Dennis (Grad. Dip. Commerce) and Foley (B. Economics) are both Sydney University Elite Athlete Program (EAP) scholarship holders, while Barnes, McCalman and Phipps are all former scholarship holders. Barnes was SUFC’s 89th Wallaby, McCalman the 90th and Phipps the 91st.

The road to a Test cap for Dennis, a second-rower-cum-backrower, has been a story of tenacity and perseverance.

He first came to notice while attending Richmond High School when he played three matches for the Australian Schoolboys in 2004 and was invited to join the Waratahs development program.

Having enrolled at the University of Sydney and linked up with SUFC, he graduated to Super Rugby ranks in 2007, making his debut for the Waratahs against the then Robbie Deans-coach Canterbury Crusaders.

While the Tahs lost narrowly, Dennis went on to help Sydney University claim the 2007 Shute Shield for the Sydney rugby premiership. He progressed from there to the Melbourne Rebels in the inaugural Australian Rugby Championship when disaster struck and he suffered the first of two knee injuries that kept him off the playing fields for 18 months.

Two knee reconstructions later, Dennis turned out for the Students in the 2009 Shute Shield and went from strength to strength as the season unfurled.

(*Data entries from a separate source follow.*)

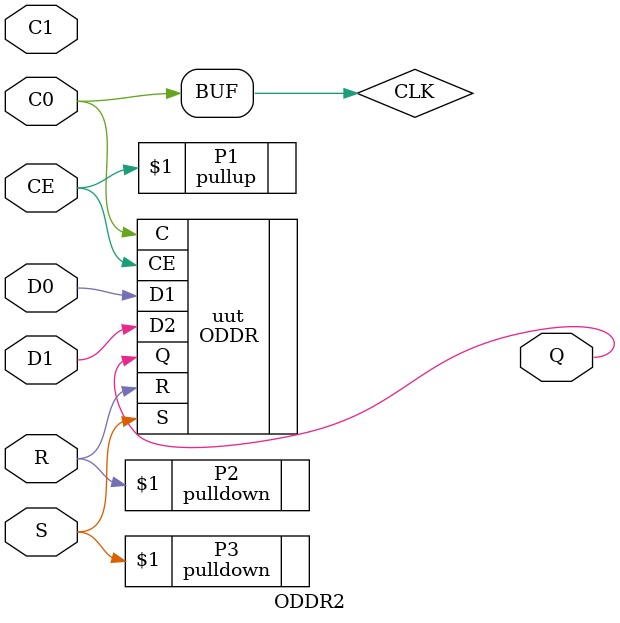
<source format=v>

`timescale 1 ps / 1 ps

module ODDR2 (Q, C0, C1, CE, D0, D1, R, S);
    
    output Q;

    input C0;
    input C1;
    input CE;
    input D0;
    input D1;
    input R;
    input S;

    parameter DDR_ALIGNMENT = "NONE";    
    parameter [0:0] INIT = 1'b0;
    parameter SRTYPE = "SYNC";

    pullup   P1 (CE);
    pulldown P2 (R);
    pulldown P3 (S);

    wire CLK;
    

//    assign CLK = ((DDR_ALIGNMENT== "C0") || (DDR_ALIGNMENT== "NONE"))?  C0 : C1;

    generate if((DDR_ALIGNMENT== "C0")  || (DDR_ALIGNMENT== "NONE"))
      assign CLK = C0; 
    else
      assign CLK = C1; 
    endgenerate


    localparam DDR_CLK_EDGE_ODDR = (DDR_ALIGNMENT== "NONE")? "OPPOSITE_EDGE" : "SAME_EDGE";

    ODDR     #( // attributes
                 .DDR_CLK_EDGE(DDR_CLK_EDGE_ODDR),
                 .INIT(INIT),
                 .SRTYPE(SRTYPE)
               )
             uut
               ( // outputs
                 .Q(Q),

                 // inputs
                 .C(CLK),
                 .CE(CE),
                 .D1(D0),
                 .D2(D1),
                 .R(R),
                 .S(S)
               );

       
endmodule // ODDR2

</source>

He captained the side before the return of number eight Tim Davidson and as his fitness and confidence grew, his work rate and performances brought him back to the levels he displayed as an Australian Schoolboy five years earlier.

He saved probably his best performance of the season for the 2009 Shute Shield grand final, which Sydney University won 24-19 over Randwick. The match was attended by Deans, now the Wallabies coach, who was impressed enough to push for Dennis’s inclusion on the Wallabies Spring tour of Japan and the British Isles. He played second-row for Australia in tour matches against Gloucester and Cardiff Blues.

Dennis also played for Australian Barbarians as a flanker in their 38-14 win over Canada last year and starred as number eight in the Wallabies’ record 60-11 win over the Barbarians at Twickenham last November.

During the past two years he has cemented his place in the Waratahs as a starting flanker, notching up 44 caps.

But he won’t be able to add to those for the next month as the Super Rugby competition takes a break for the in-bound international Test series, starting with tomorrow night’s match against Scotland and followed by Tests against Wales on Saturday, June 9 in Brisbane, Saturday, June 16, in Melbourne and Saturday, June 23, in Sydney.